Deploy tools · Vercel, Coolify
The current generation of indie-friendly deploy tools fixed the AWS console for human operators. None of them have been re-founded for agents deploying things. There's a Coolify-for-agents that doesn't exist.
Observability · Datadog
Pre-Cambrian observability is built for SREs reading dashboards. The agent-era observability is queryable graph state for agents and live runtime view for humans.
CI/CD · GitHub Actions
Pre-Cambrian CI: humans configure, runners execute, humans review. The agent-era CI is auto-fix on failure, auto-merge on green, agents driving the cycle with humans reviewing exceptions.
Project management · Linear, Jira
Pre-Cambrian PM has humans writing tickets. The agent-era PM is humans writing intent, agents decomposing into tickets, humans approving the decomposition.
Every single one. Every one has a Cambrian winner waiting.
04 · The Failure Modes
What incomplete up-chain transition looks like
The shift isn't automatic.
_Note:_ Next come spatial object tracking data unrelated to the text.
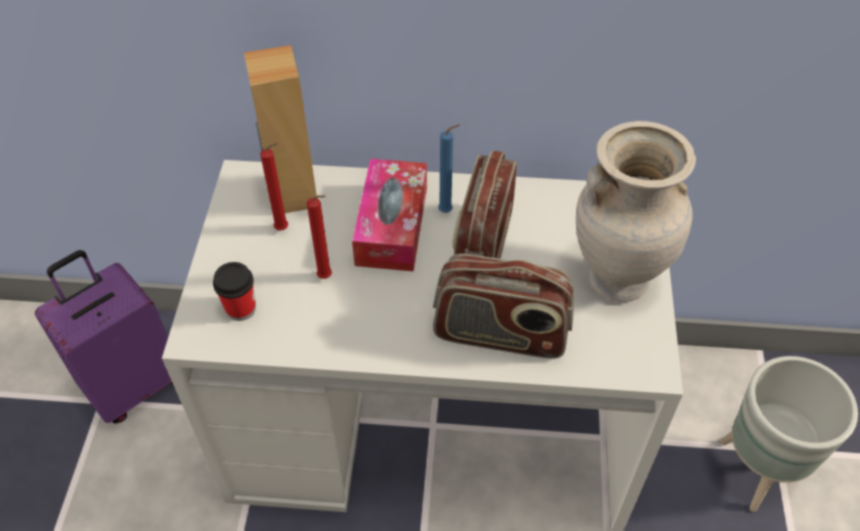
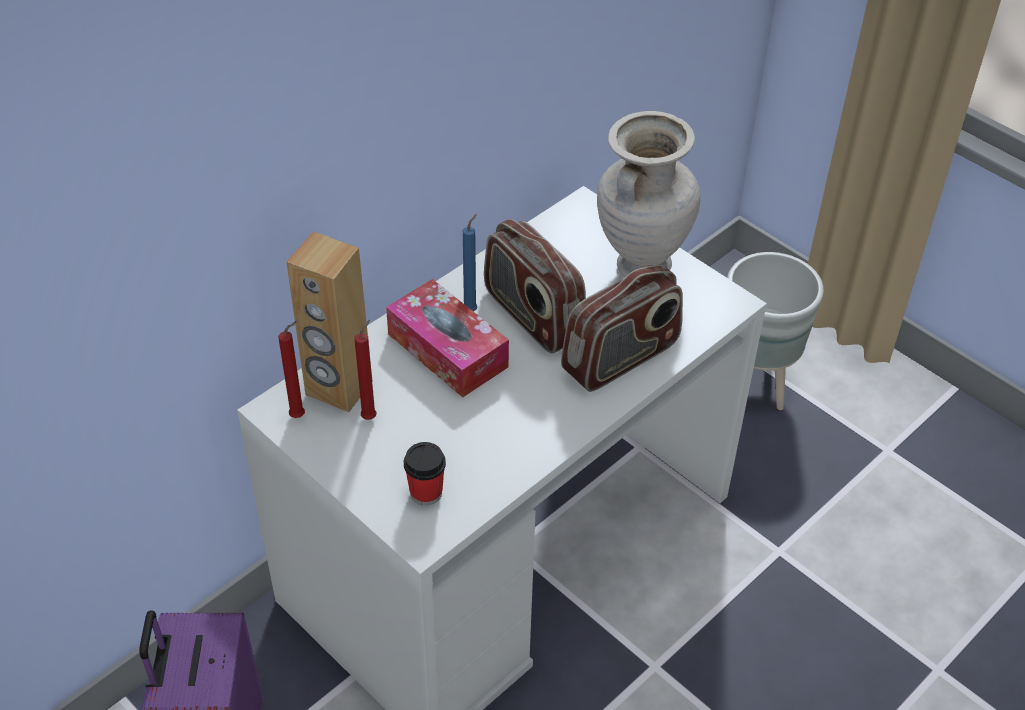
camera: 50 degrees left, 5 degrees down
(327, 277) = (455, 421): red candle -> red candle (300, 415)

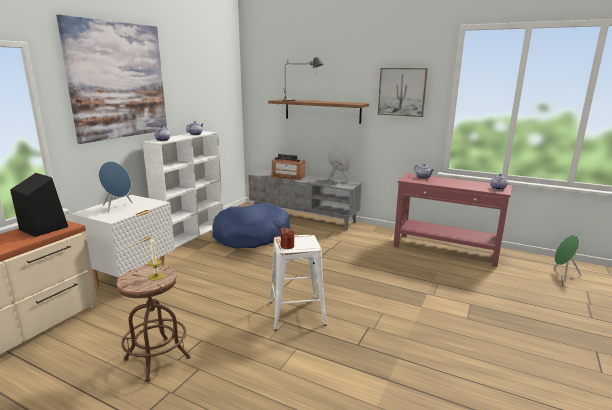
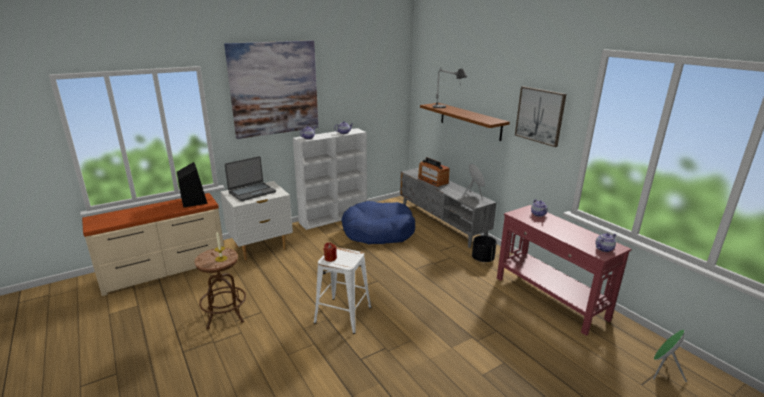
camera: 30 degrees right, 5 degrees up
(118, 207) = (252, 192): blue speaker -> laptop
(367, 236) = (482, 259): none -> black planter

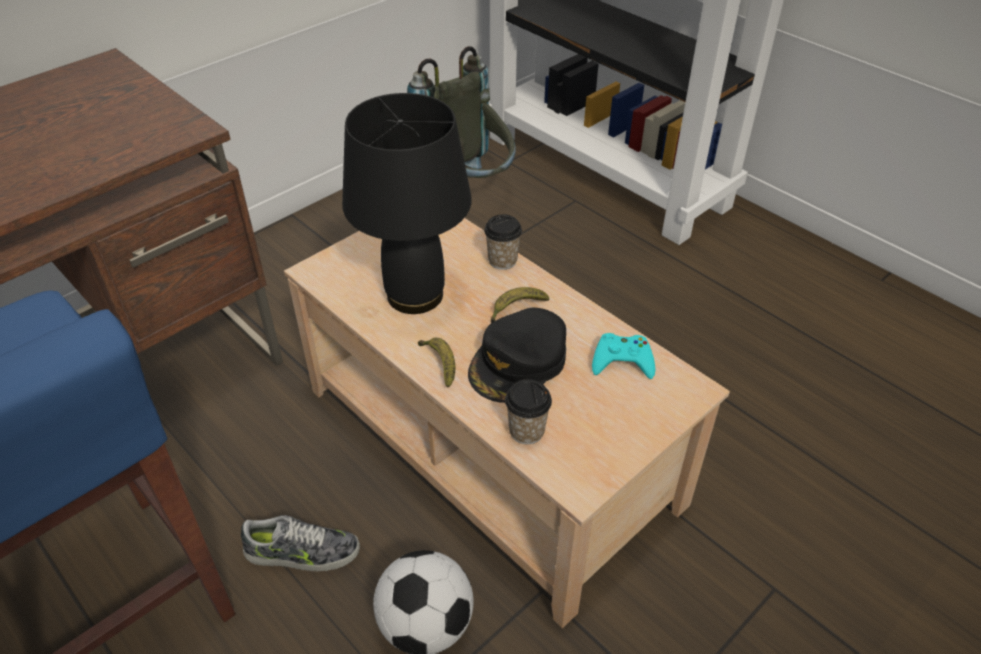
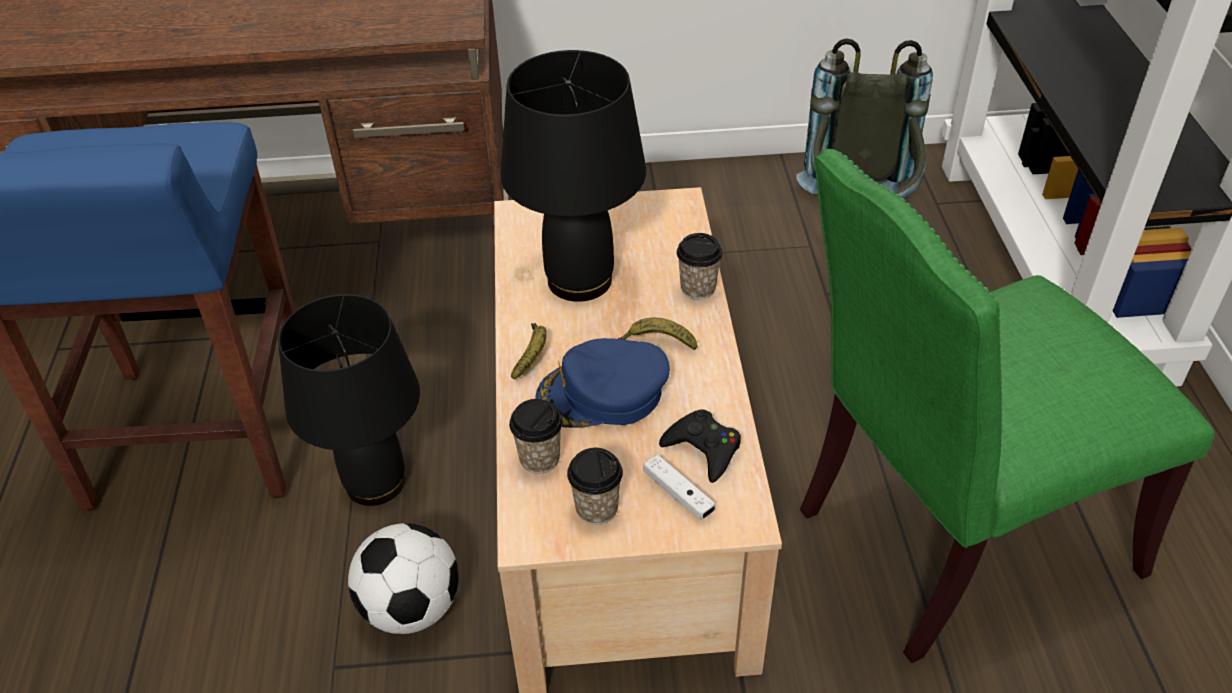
camera: 40 degrees right, 0 degrees up
(302, 553) = (375, 481): shoe -> black table lamp
(519, 362) = (603, 394): black cap -> blue cap
(601, 440) = (596, 508): none -> cup
(622, 361) = (703, 449): turquoise game controller -> black game controller
(640, 398) = (678, 494): none -> white game controller
(708, 358) = (951, 540): none -> green chair

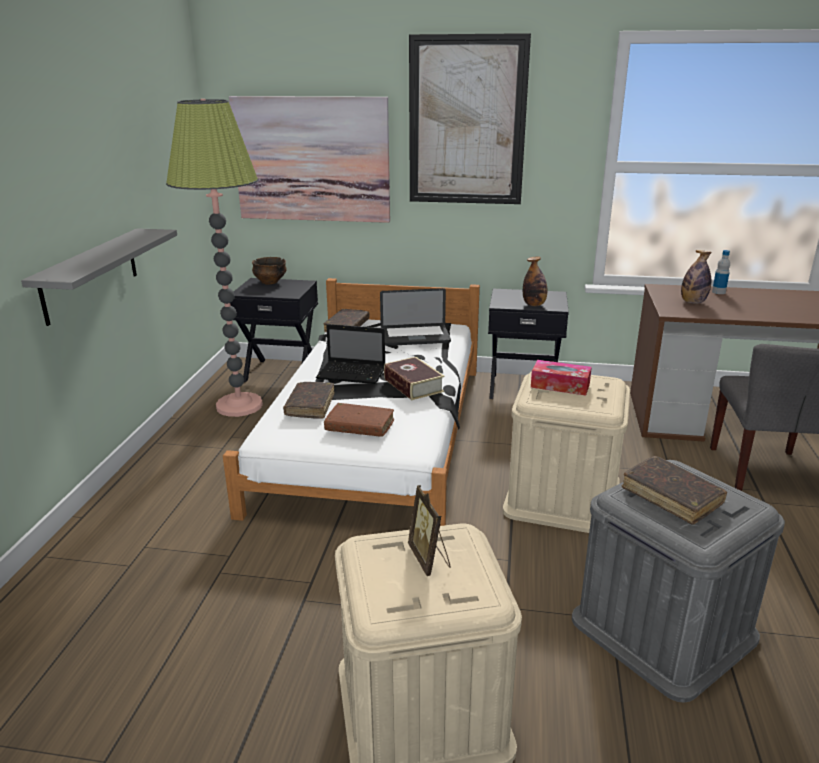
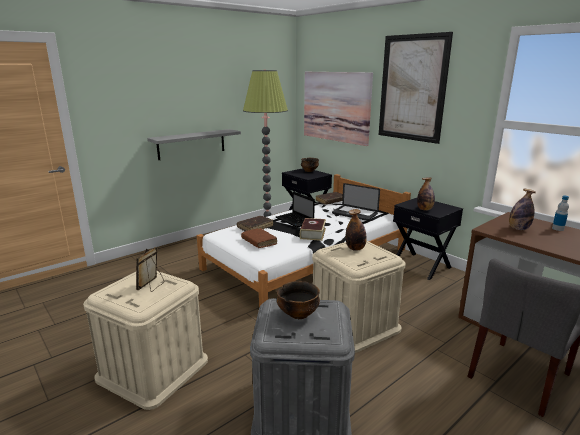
camera: 40 degrees right, 5 degrees down
(560, 385) = (355, 248): tissue box -> bottle
(671, 497) = (298, 314): brown book -> bowl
Most operators stuck halfway between the old role and the new one fall into one of two failure modes: AI debt (over-structuring; the agent is happy to generate apparatus that never ships product) or shipping paralysis (over-scoping; the only bottleneck becomes the human's attention, which is infinite).
Both are what happens when humans haven't actually moved up-chain yet. They're still trying to do implementation, just through agents instead of directly. The transition isn't "use agents to write code." It's relocating to architecture, intent, and review entirely. Most of the discipline is letting go.
If you can answer one question correctly, the rest is execution: is this built for the role humans are leaving, or the role humans are arriving at?